Start of Block

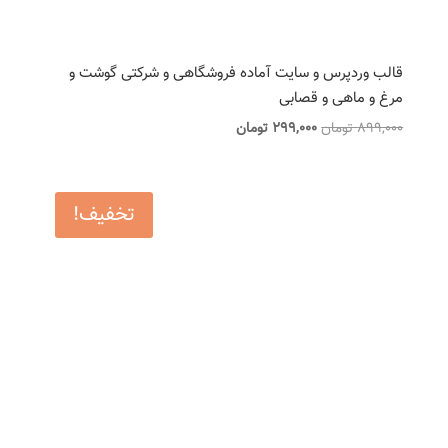
قالب وردپرس و سایت آماده فروشگاهی و شرکتی گوشت و
مرغ و ماهی و قصابی
قیمت
قیمت
899,000
تومان
299,000
تومان
اصلی
فعلی
899,000 تومان
299,000 تومان
بود.
است.
تخفیف!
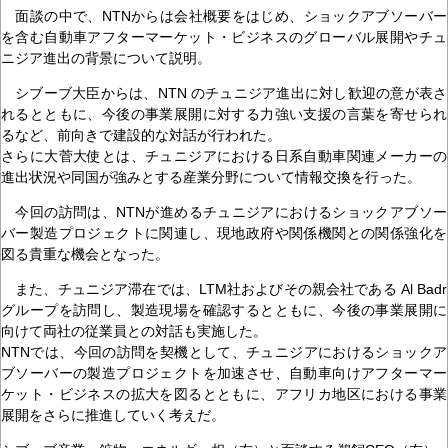
面談の中で、NTNからは会社概要をはじめ、ショックアブソーバー
を含む自動車アフターマーケット・ビジネスのグローバル展開やチュ
ニジア進出の背景について説明。
シブーブ大臣からは、NTN のチュニジア進出に対し歓迎の意が表さ
れるとともに、今後の事業展開に対する力強い支援の言葉を寄せられ
るなど、前向きで建設的な対話が行われた。
さらに大菅大使とは、チュニジアにおける日系自動車関連メーカーの
進出状況や同国が強みとする産業分野について情報交換を行った。
今回の訪問は、NTNが進めるチュニジアにおけるショックアブソー
バー製造プロジェクトに関連し、現地政府や関係機関との関係強化を
図る貴重な機会となった。
また、チュニジア滞在では、LTM社およびその親会社である Al Badr
グループを訪問し、製造現場を確認するとともに、今後の事業展開に
向けて両社の従業員との対話も実施した。
NTNでは、今回の訪問を契機として、チュニジアにおけるショックア
ブソーバーの製造プロジェクトを加速させ、自動車向けアフターマー
ケット・ビジネスの拡大を図るとともに、アフリカ地区における事業
展開をさらに推進していく考えだ。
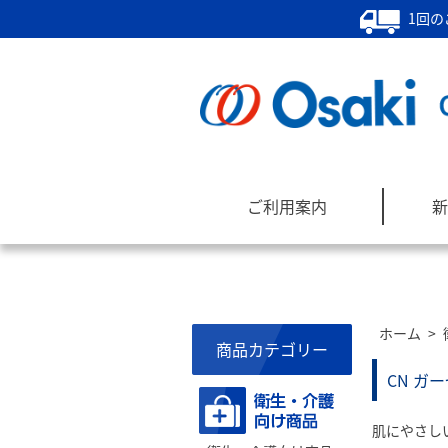
1回の
ご利用案内
新
ホーム
>
商品カテゴリー
CN ガ
肌にやさし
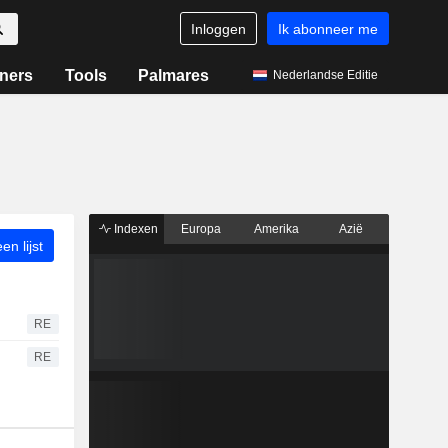
Inloggen
Ik abonneer me
ners
Tools
Palmares
Nederlandse Editie
Indexen
Europa
Amerika
Azië
n lijst
RE
RE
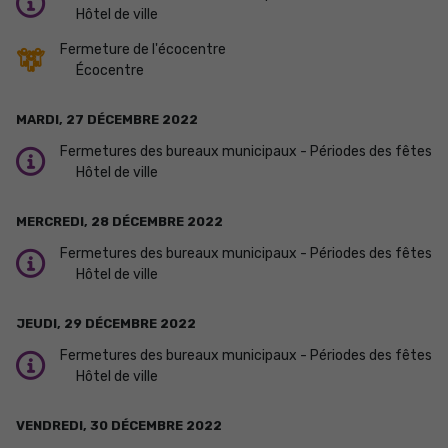
Hôtel de ville
Fermeture de l'écocentre
Écocentre
MARDI,
27
DÉCEMBRE
2022
Fermetures des bureaux municipaux - Périodes des fêtes
Hôtel de ville
MERCREDI,
28
DÉCEMBRE
2022
Fermetures des bureaux municipaux - Périodes des fêtes
Hôtel de ville
JEUDI,
29
DÉCEMBRE
2022
Fermetures des bureaux municipaux - Périodes des fêtes
Hôtel de ville
VENDREDI,
30
DÉCEMBRE
2022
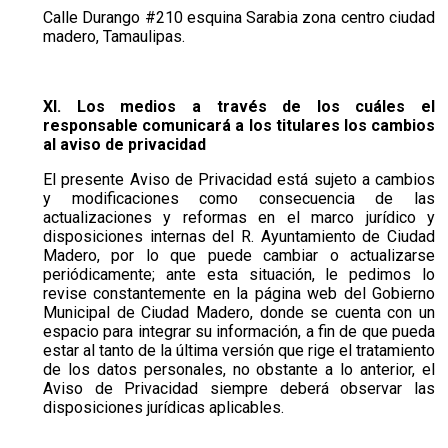
Calle Durango #210 esquina Sarabia zona centro ciudad
madero, Tamaulipas.
XI. Los medios a través de los cuáles el
responsable comunicará a los titulares los cambios
al aviso de privacidad
El presente Aviso de Privacidad está sujeto a cambios
y modificaciones como consecuencia de las
actualizaciones y reformas en el marco jurídico y
disposiciones internas del R. Ayuntamiento de Ciudad
Madero, por lo que puede cambiar o actualizarse
periódicamente; ante esta situación, le pedimos lo
revise constantemente en la página web del Gobierno
Municipal de Ciudad Madero, donde se cuenta con un
espacio para integrar su información, a fin de que pueda
estar al tanto de la última versión que rige el tratamiento
de los datos personales, no obstante a lo anterior, el
Aviso de Privacidad siempre deberá observar las
disposiciones jurídicas aplicables.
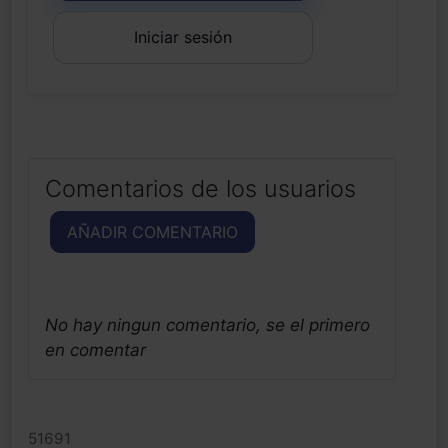
Iniciar sesión
Comentarios de los usuarios
AÑADIR COMENTARIO
No hay ningun comentario, se el primero
en comentar
51691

End of Block

- DIRECTIONS FOR THIS TASK:
Omit the pictures and give the material again, exactly and in full.

- EXERCISE SOLUTION:
قالب وردپرس و سایت آماده فروشگاهی و شرکتی گوشت و
مرغ و ماهی و قصابی
قیمت
قیمت
899,000
تومان
299,000
تومان
اصلی
فعلی
899,000 تومان
299,000 تومان
بود.
است.
تخفیف!
面談の中で、NTNからは会社概要をはじめ、ショックアブソーバー
を含む自動車アフターマーケット・ビジネスのグローバル展開やチュ
ニジア進出の背景について説明。
シブーブ大臣からは、NTN のチュニジア進出に対し歓迎の意が表さ
れるとともに、今後の事業展開に対する力強い支援の言葉を寄せられ
るなど、前向きで建設的な対話が行われた。
さらに大菅大使とは、チュニジアにおける日系自動車関連メーカーの
進出状況や同国が強みとする産業分野について情報交換を行った。
今回の訪問は、NTNが進めるチュニジアにおけるショックアブソー
バー製造プロジェクトに関連し、現地政府や関係機関との関係強化を
図る貴重な機会となった。
また、チュニジア滞在では、LTM社およびその親会社である Al Badr
グループを訪問し、製造現場を確認するとともに、今後の事業展開に
向けて両社の従業員との対話も実施した。
NTNでは、今回の訪問を契機として、チュニジアにおけるショックア
ブソーバーの製造プロジェクトを加速させ、自動車向けアフターマー
ケット・ビジネスの拡大を図るとともに、アフリカ地区における事業
展開をさらに推進していく考えだ。
1回の
ご利用案内
新
ホーム
>
商品カテゴリー
CN ガ
肌にやさし
Inloggen
Ik abonneer me
ners
Tools
Palmares
Nederlandse Editie
Indexen
Europa
Amerika
Azië
n lijst
RE
RE
Hôtel de ville
Fermeture de l'écocentre
Écocentre
MARDI,
27
DÉCEMBRE
2022
Fermetures des bureaux municipaux - Périodes des fêtes
Hôtel de ville
MERCREDI,
28
DÉCEMBRE
2022
Fermetures des bureaux municipaux - Périodes des fêtes
Hôtel de ville
JEUDI,
29
DÉCEMBRE
2022
Fermetures des bureaux municipaux - Périodes des fêtes
Hôtel de ville
VENDREDI,
30
DÉCEMBRE
2022
Calle Durango #210 esquina Sarabia zona centro ciudad
madero, Tamaulipas.
XI. Los medios a través de los cuáles el
responsable comunicará a los titulares los cambios
al aviso de privacidad
El presente Aviso de Privacidad está sujeto a cambios
y modificaciones como consecuencia de las
actualizaciones y reformas en el marco jurídico y
disposiciones internas del R. Ayuntamiento de Ciudad
Madero, por lo que puede cambiar o actualizarse
periódicamente; ante esta situación, le pedimos lo
revise constantemente en la página web del Gobierno
Municipal de Ciudad Madero, donde se cuenta con un
espacio para integrar su información, a fin de que pueda
estar al tanto de la última versión que rige el tratamiento
de los datos personales, no obstante a lo anterior, el
Aviso de Privacidad siempre deberá observar las
disposiciones jurídicas aplicables.
Iniciar sesión
Comentarios de los usuarios
AÑADIR COMENTARIO
No hay ningun comentario, se el primero
en comentar
51691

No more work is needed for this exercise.